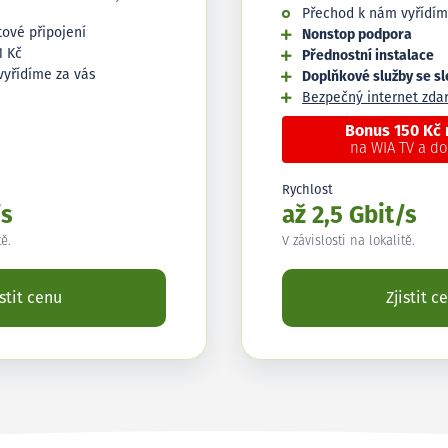
Přechod k nám vyřídím
tové připojení
Nonstop podpora
1 Kč
Přednostní instalace
vyřídíme za vás
Doplňkové služby se s
Bezpečný internet zd
Bonus 150 Kč
na WIA TV a d
Rychlost
/s
až 2,5 Gbit/s
tě.
V závislosti na lokalitě.
istit cenu
Zjistit c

----------------

Problem to solve: A word-for-word copy of every entry, with the pictures left out, is the required answer.

Task response:
Přechod k nám vyřídím
tové připojení
Nonstop podpora
1 Kč
Přednostní instalace
vyřídíme za vás
Doplňkové služby se s
Bezpečný internet zd
Bonus 150 Kč
na WIA TV a d
Rychlost
/s
až 2,5 Gbit/s
tě.
V závislosti na lokalitě.
istit cenu
Zjistit c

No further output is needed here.